The way you're suggesting will work fine; just don't try to be careful with estimations (otherwise it does get messy).
Given a pair of vertices $u,v$, condition on their being adjacent. Reveal all the edges leaving $u$ and $v$; with exponentially good probability in $p^2n$ you find at least $p^2n/2$ common neighbours. Reveal the edges within these common neighbours and estimate the probability you find no $K_{k-2}$. This is a standard use of Janson's inequality, which you can find in for example the Janson-Luczak-Rucinski book.
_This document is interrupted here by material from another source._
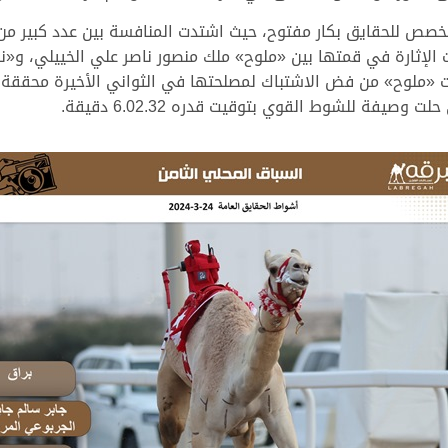
خصص للحقايق بكار مفتوح، حيث اشتدت المنافسة بين عدد كبير من
نت الإثارة في قمتها بين «ملوح» ملك منصور ناصر علي الخييلي، و«ن
يفة للشوط القوي بتوقيت قدره 6.02.32 دقيقة.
To spell out the details, you need to show the sum over intersecting pairs of cliques of the existence probability is small compared to the expected number of cliques which is $p^{\binom{k-2}{2}}(p^2 n/2)^{k-2}$. So let the intersection be in $t$ vertices (where $t$ is between two and $k-3$) and the number of ways of getting such an intersection is at most $(p^2 n)^{2k-4-t}k^t$, while the probability of any such pair existing is $p^{2\binom{k-2}{2}-\binom{t}{2}}$. So you are looking at something at most
$p^{4k-8-2t+2\binom{k-2}{2}-\binom{t}{2}}n^{2k-4-t}k^t$
and it's easy to check that this is much smaller than the expectation by choice of $p$.
You need $p^{\binom{k-2}{2}}(p^2 n/2)^{k-2}$ to be of order $\log n$ in order to get polynomial concentration (and once you get it changing $p$ by a constant factor will give you any polynomial you like) so your $c$ can be taken to be $2/(k-2)(k+1)$. Then you have polynomially small probability that your chosen edge wasn't in any $K_k$, and union bound over the $n^2$ pairs gives the desired result, indeed with 'for some $\varepsilon>0$' replaced by 'for every $\varepsilon>0$' if you choose $c>2/(k-2)(k+1)$.
In general, when you use Janson's inequality and you do not care about constant factors in $p$ (as is usually the case) you do not need to do any careful estimation, any crude upper bound for constants will work.